This is an appeal by the Industrial Commissioner from a decision of the Unemployment Insurance Appeal Board which held that claimant was disqualified for benefits because he voluntarily left his employment without good cause. The initial determination of the commissioner was that claimant was disqualified because he refused an offer of employment without good cause. There is a distinction in the statute between the two kinds of disqualification (Unemployment Insurance Law, § 593 [Labor Law, art. 18]). An employee who quits his work without good cause must wait 42 days after his registration for benefits, if he has not withdrawn from the labor market, before he is eligible for benefits. On the other hand a claimant who refuses without good cause an offer of employment for which he is reasonably fitted is not entitled to benefits at all.
Claimant worked for 13 years with the Remington Rand Company in various capacities. During the year previous to the filing of his claim he was employed as an assembler in grade 7. On July 23, 1954 he was laid off for an indefinite period.
*90Claimant is a member of the Electrical Workers Union which has a labor agreement with the employer. Under such agreement the employer was required to offer claimant employment in either a similar or lower grade, if and when such a position became available. Under the agreement claimant also retained seniority rights for a period of 12 months following his lay off.
On August 19, 1954 and in accordance with the labor agreement, the employer offered claimant a job as an electrical assembler in grade 4, which paid approximately 12 cents less an hour than the job he previously had. Claimant refused this offer because he believed the pay was too low; that he was being down graded; and also because he thought that if he accepted the offer it would prevent him from returning to his former grade 7 job when it became available.

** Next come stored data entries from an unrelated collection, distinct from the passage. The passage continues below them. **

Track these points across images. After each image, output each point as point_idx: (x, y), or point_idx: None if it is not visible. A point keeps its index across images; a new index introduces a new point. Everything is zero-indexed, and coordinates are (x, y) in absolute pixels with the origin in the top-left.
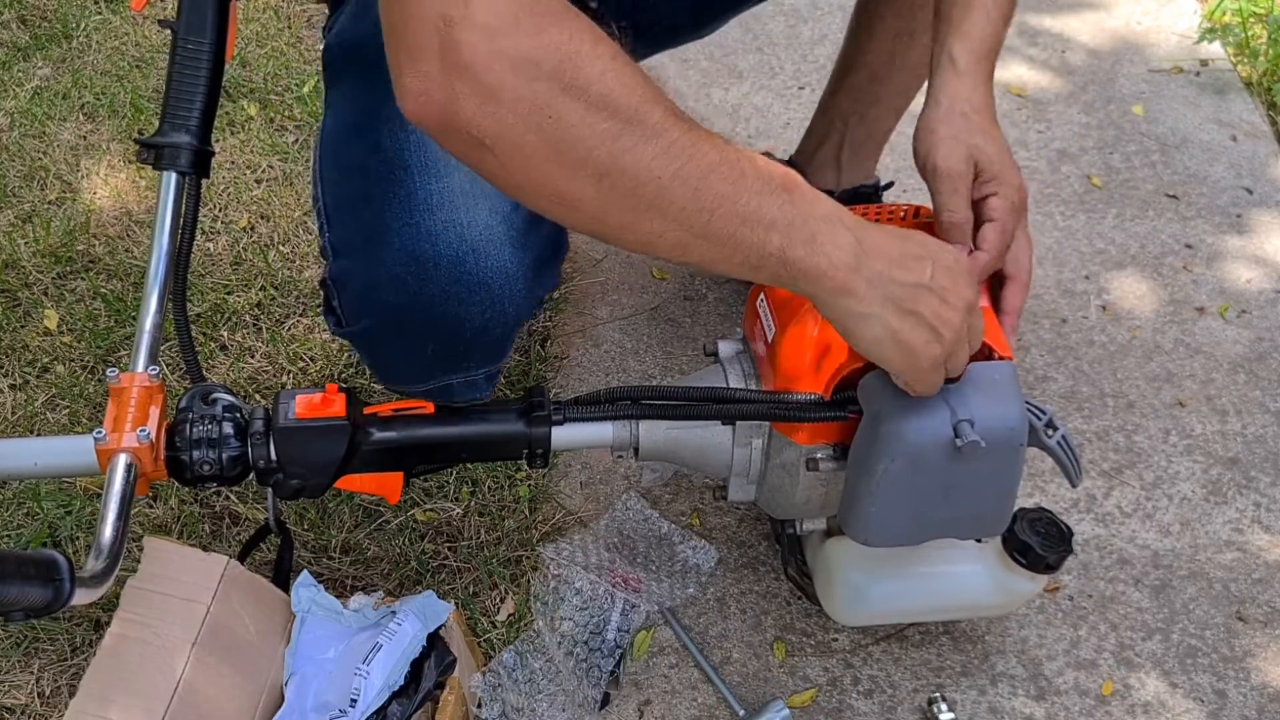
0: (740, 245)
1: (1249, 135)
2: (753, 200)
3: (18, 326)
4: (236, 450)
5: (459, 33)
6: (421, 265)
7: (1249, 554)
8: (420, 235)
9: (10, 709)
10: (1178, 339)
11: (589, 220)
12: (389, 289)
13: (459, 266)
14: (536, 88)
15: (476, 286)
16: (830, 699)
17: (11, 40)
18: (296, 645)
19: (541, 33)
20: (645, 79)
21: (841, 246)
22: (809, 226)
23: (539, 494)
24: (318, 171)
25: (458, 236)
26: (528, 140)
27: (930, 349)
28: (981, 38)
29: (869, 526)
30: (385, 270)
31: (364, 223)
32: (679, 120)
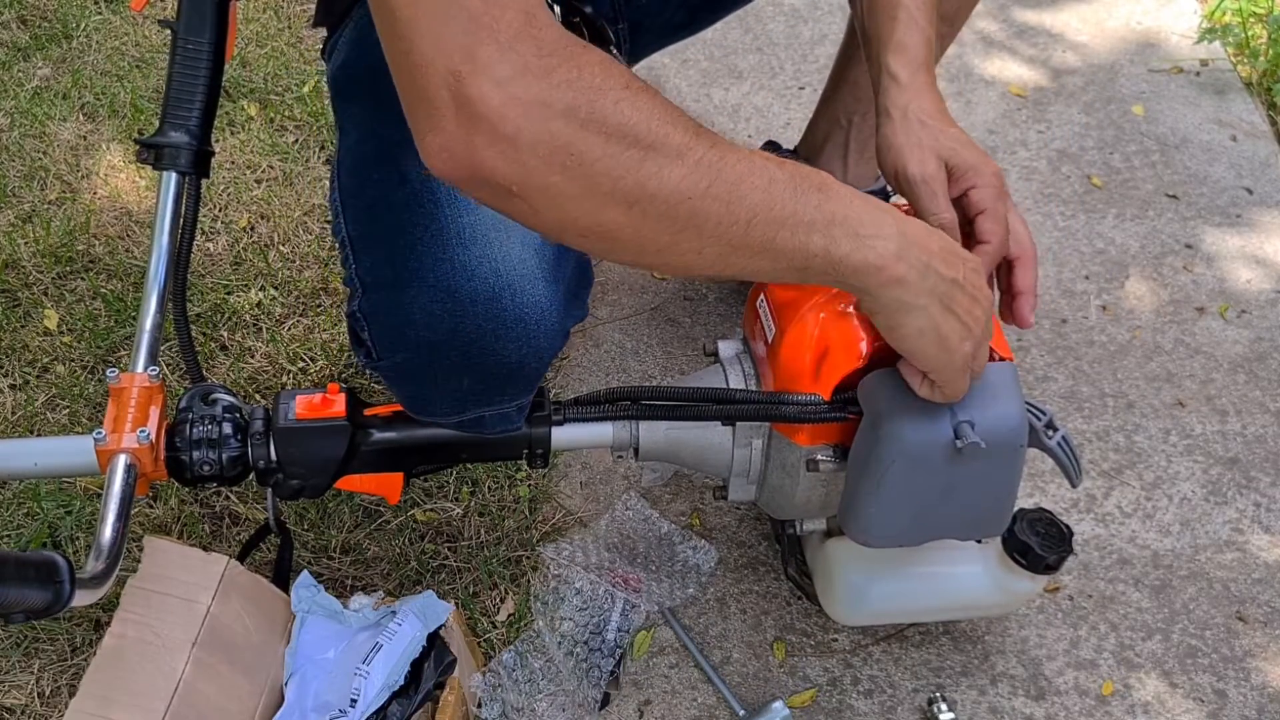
0: (783, 251)
1: (1249, 135)
2: (788, 204)
3: (18, 326)
4: (236, 450)
5: (469, 87)
6: (457, 301)
7: (1249, 554)
8: (455, 271)
9: (10, 709)
10: (1178, 339)
11: (628, 250)
12: (424, 325)
13: (495, 303)
14: (554, 128)
15: (513, 323)
16: (830, 699)
17: (11, 40)
18: (296, 645)
19: (551, 73)
20: (661, 101)
21: (886, 237)
22: (850, 223)
23: (539, 494)
24: (338, 201)
25: (492, 272)
26: (553, 182)
27: (964, 346)
28: (914, 46)
29: (869, 527)
30: (419, 306)
31: (395, 257)
32: (701, 136)
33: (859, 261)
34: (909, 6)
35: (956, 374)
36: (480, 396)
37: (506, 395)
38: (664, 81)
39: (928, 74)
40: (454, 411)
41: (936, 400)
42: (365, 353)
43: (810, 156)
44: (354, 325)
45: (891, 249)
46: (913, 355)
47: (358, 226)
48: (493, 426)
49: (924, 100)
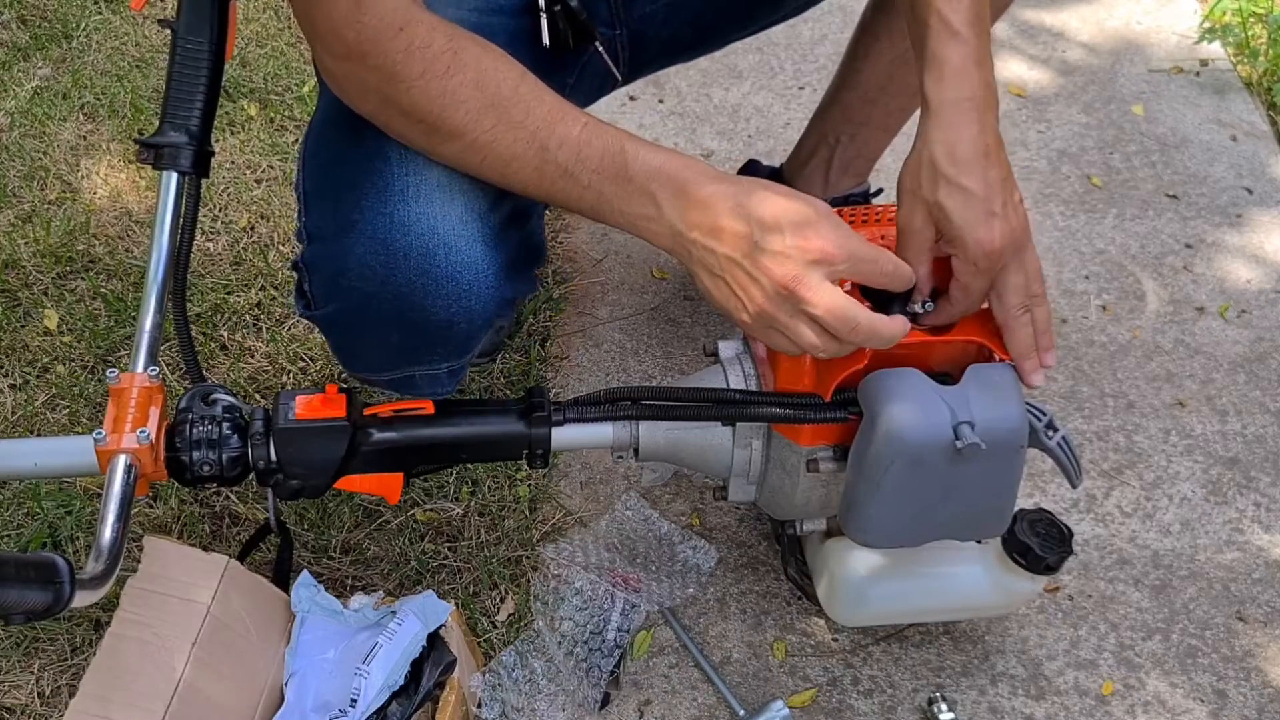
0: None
1: (1249, 135)
2: (558, 185)
3: (18, 326)
4: (236, 451)
5: (320, 55)
6: (391, 254)
7: (1249, 554)
8: (393, 225)
9: (10, 709)
10: (1178, 339)
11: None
12: (357, 275)
13: (428, 259)
14: (369, 101)
15: (444, 280)
16: (830, 699)
17: (11, 40)
18: (296, 645)
19: (364, 57)
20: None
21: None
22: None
23: (539, 494)
24: (301, 158)
25: (430, 229)
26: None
27: (740, 315)
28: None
29: (869, 527)
30: (355, 257)
31: (340, 209)
32: (484, 117)
33: (631, 230)
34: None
35: (756, 333)
36: (410, 354)
37: (437, 355)
38: (664, 81)
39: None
40: (385, 367)
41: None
42: (305, 303)
43: (796, 169)
44: (299, 276)
45: (660, 232)
46: (726, 316)
47: (313, 182)
48: (423, 388)
49: (951, 134)
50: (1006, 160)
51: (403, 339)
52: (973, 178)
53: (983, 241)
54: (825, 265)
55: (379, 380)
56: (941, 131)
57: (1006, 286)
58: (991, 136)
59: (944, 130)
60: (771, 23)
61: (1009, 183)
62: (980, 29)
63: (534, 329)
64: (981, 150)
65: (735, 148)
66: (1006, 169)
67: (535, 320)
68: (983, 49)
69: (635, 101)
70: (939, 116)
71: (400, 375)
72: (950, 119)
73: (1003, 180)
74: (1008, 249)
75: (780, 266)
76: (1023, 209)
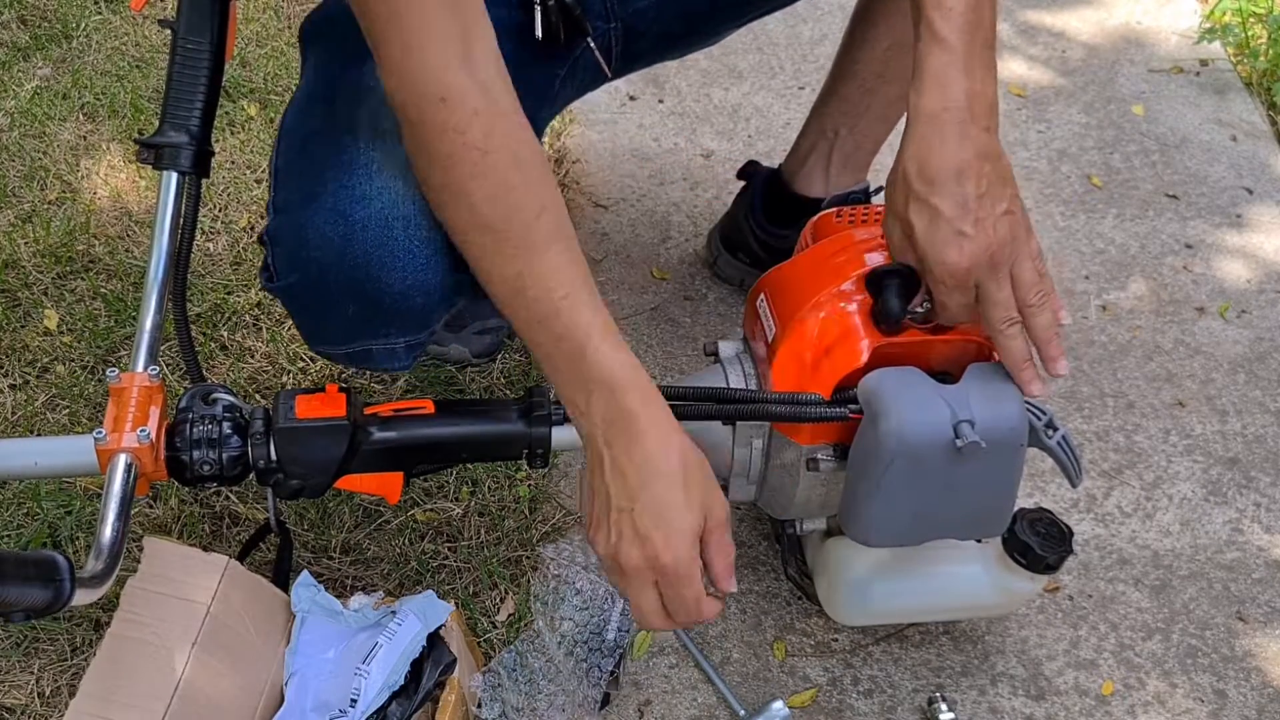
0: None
1: (1249, 135)
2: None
3: (18, 326)
4: (237, 450)
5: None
6: (350, 226)
7: (1249, 554)
8: (354, 198)
9: (10, 709)
10: (1178, 339)
11: None
12: (316, 246)
13: (386, 230)
14: (433, 184)
15: (401, 253)
16: (830, 699)
17: (11, 40)
18: (296, 645)
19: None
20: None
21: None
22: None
23: (539, 494)
24: (278, 135)
25: (390, 202)
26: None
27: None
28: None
29: (869, 527)
30: (314, 228)
31: (304, 183)
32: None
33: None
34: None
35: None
36: (367, 327)
37: (393, 329)
38: (664, 81)
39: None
40: (343, 340)
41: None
42: (267, 275)
43: (795, 167)
44: (264, 250)
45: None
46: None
47: (286, 158)
48: (381, 361)
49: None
50: (995, 172)
51: (359, 311)
52: (942, 196)
53: (947, 263)
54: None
55: (338, 354)
56: (915, 145)
57: (988, 302)
58: (971, 150)
59: (917, 144)
60: (762, 13)
61: (989, 198)
62: (971, 36)
63: None
64: (954, 166)
65: (735, 148)
66: (989, 184)
67: None
68: (972, 58)
69: (635, 101)
70: (914, 129)
71: (358, 349)
72: (924, 132)
73: (979, 197)
74: (978, 268)
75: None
76: (1010, 223)
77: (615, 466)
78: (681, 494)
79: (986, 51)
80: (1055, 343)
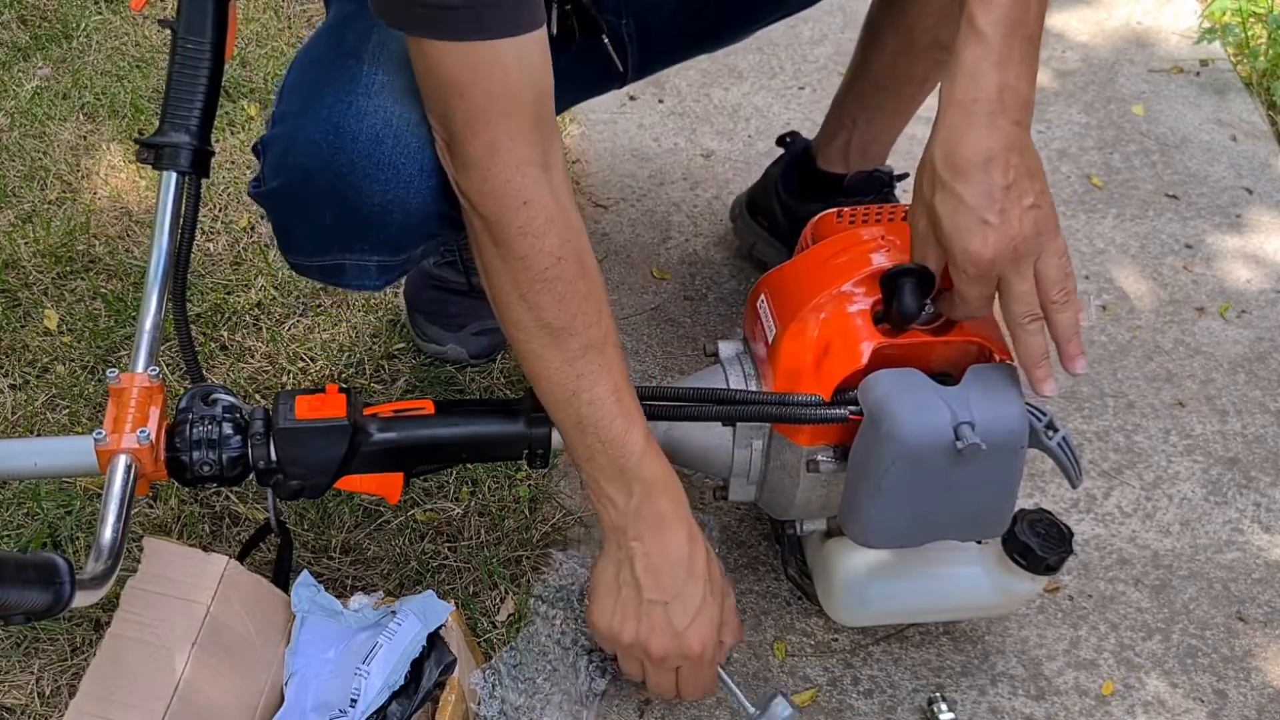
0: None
1: (1249, 135)
2: (565, 424)
3: (18, 326)
4: (236, 451)
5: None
6: (340, 135)
7: (1249, 554)
8: (349, 111)
9: (10, 709)
10: (1178, 339)
11: None
12: (304, 152)
13: (375, 144)
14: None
15: (385, 166)
16: (830, 699)
17: (11, 40)
18: (296, 645)
19: (480, 209)
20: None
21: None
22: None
23: (539, 494)
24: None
25: (383, 120)
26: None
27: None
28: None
29: (869, 528)
30: (306, 135)
31: (304, 97)
32: (539, 333)
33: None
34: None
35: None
36: (342, 238)
37: (367, 243)
38: (664, 81)
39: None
40: (317, 251)
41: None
42: (257, 183)
43: (822, 144)
44: (258, 160)
45: (613, 520)
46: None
47: (293, 76)
48: (352, 278)
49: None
50: (1023, 165)
51: (336, 220)
52: (968, 184)
53: (971, 251)
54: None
55: (311, 265)
56: (945, 133)
57: (1010, 295)
58: (1000, 141)
59: (947, 132)
60: (777, 16)
61: (1016, 190)
62: (1010, 30)
63: None
64: (983, 156)
65: (735, 148)
66: (1017, 175)
67: None
68: (1009, 51)
69: (635, 101)
70: (944, 118)
71: (330, 261)
72: (954, 121)
73: (1005, 188)
74: (1002, 259)
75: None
76: (1037, 216)
77: (648, 562)
78: (707, 589)
79: (1027, 46)
80: (1076, 341)
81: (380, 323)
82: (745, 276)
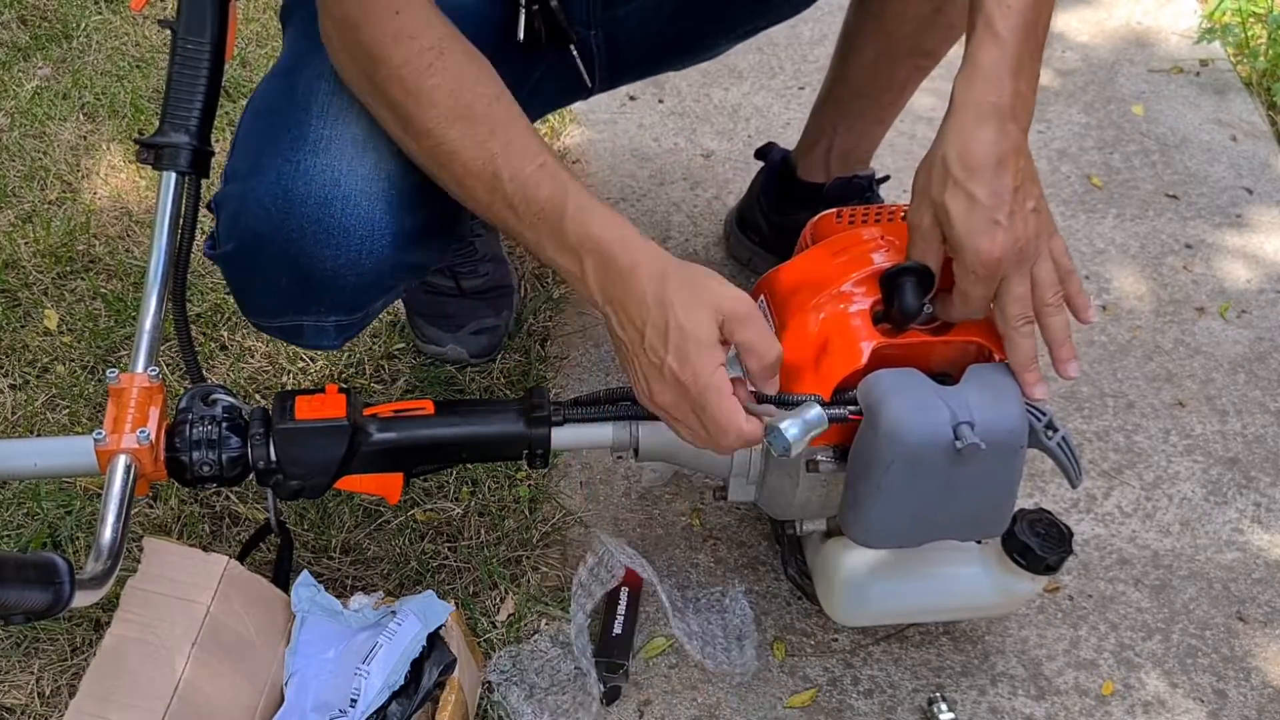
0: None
1: (1249, 135)
2: (503, 214)
3: (18, 326)
4: (236, 451)
5: (323, 18)
6: (289, 200)
7: (1249, 554)
8: (297, 172)
9: (10, 709)
10: (1178, 339)
11: None
12: (256, 217)
13: (324, 208)
14: (358, 78)
15: (337, 231)
16: (830, 699)
17: (11, 40)
18: (296, 645)
19: (358, 29)
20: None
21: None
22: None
23: (539, 494)
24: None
25: (332, 181)
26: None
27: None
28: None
29: (869, 528)
30: (255, 198)
31: (254, 154)
32: (449, 127)
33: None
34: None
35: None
36: (299, 301)
37: (323, 306)
38: (664, 81)
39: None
40: (275, 313)
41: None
42: (210, 242)
43: (802, 154)
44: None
45: (583, 292)
46: None
47: (245, 128)
48: (310, 339)
49: (966, 136)
50: (1027, 169)
51: (291, 284)
52: (980, 184)
53: (981, 250)
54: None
55: (270, 326)
56: (957, 134)
57: (1008, 296)
58: (1010, 144)
59: (960, 133)
60: (755, 29)
61: (1022, 192)
62: (1026, 36)
63: (534, 329)
64: (995, 157)
65: (735, 148)
66: (1023, 179)
67: (535, 320)
68: (1023, 57)
69: (635, 101)
70: (958, 117)
71: (289, 323)
72: (968, 121)
73: (1014, 190)
74: (1008, 259)
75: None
76: (1038, 220)
77: (622, 317)
78: (681, 311)
79: (1036, 55)
80: (1068, 345)
81: (380, 323)
82: (745, 277)
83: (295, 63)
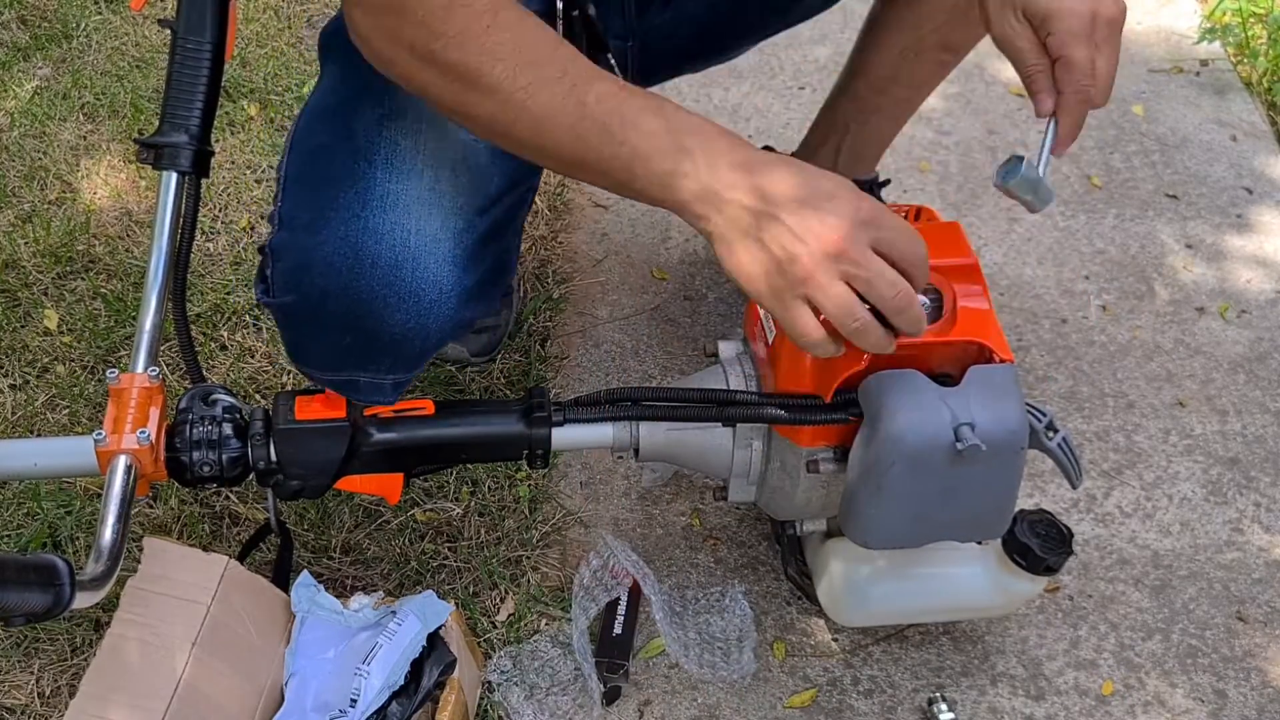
0: (594, 176)
1: (1249, 135)
2: (592, 146)
3: (18, 326)
4: (236, 451)
5: (352, 10)
6: (359, 259)
7: (1249, 554)
8: (366, 230)
9: (10, 709)
10: (1178, 339)
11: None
12: (321, 273)
13: (395, 270)
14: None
15: (407, 295)
16: (830, 699)
17: (11, 40)
18: (296, 645)
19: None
20: (497, 41)
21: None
22: (652, 165)
23: (539, 494)
24: (289, 142)
25: (401, 241)
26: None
27: (772, 280)
28: None
29: (869, 529)
30: (322, 254)
31: (317, 202)
32: (518, 75)
33: (662, 199)
34: None
35: (781, 309)
36: (360, 358)
37: (384, 364)
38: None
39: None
40: (331, 367)
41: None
42: (264, 288)
43: (806, 156)
44: (262, 260)
45: (692, 188)
46: (740, 286)
47: (296, 168)
48: (366, 394)
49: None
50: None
51: (355, 343)
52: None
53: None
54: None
55: (323, 378)
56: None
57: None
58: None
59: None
60: (775, 31)
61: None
62: None
63: (534, 329)
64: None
65: None
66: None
67: (535, 320)
68: None
69: None
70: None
71: (345, 378)
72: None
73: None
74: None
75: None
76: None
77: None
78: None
79: None
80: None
81: None
82: None
83: (343, 106)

Appellant argues in effect that because the lay off was for an indefinite period, and claimant subsequently refused an offer of employment in a lower grade, he must be disqualified as a matter of law for a refusal of employment, rather than disqualified, as the board has found, for leaving his employment without good cause. Decisions of the board in other cases, involving this issue and apparently inconsistent, are cited. We need not be concerned with such inconsistencies, but we are concerned with our power to interfere with the administration of the statute in an area of factual dispute. In this case we do not deem it clear as a matter of law that claimant’s employment was severed because he was laid off for an indefinite period. He still retained seniority rights and the employer was obligated to offer him employment in a similar or lower grade if and when the same became available. Thus, the evidence shows something more than a flat discharge. There is an implication of future recall to his former grade or employment in a lower grade. However slight the evidence of this may be from our viewpoint it is not our function to weigh it. And we know of no rule of law that required the board to find claimant’s severance from employment so complete that he became disqualified under the second subdivision of the statute instead of the first one. An issue of industrial relations such as this cannot be neatly catalogued under a rule of law. While the ruling contended for by the appellant commissioner may have a more simple and logical appeal we think the choice must be that of the board.
The determination should be affirmed, without costs.
Coon-, Halperx, Zeller and Gibson, JJ., concur.
Determination affirmed, without costs.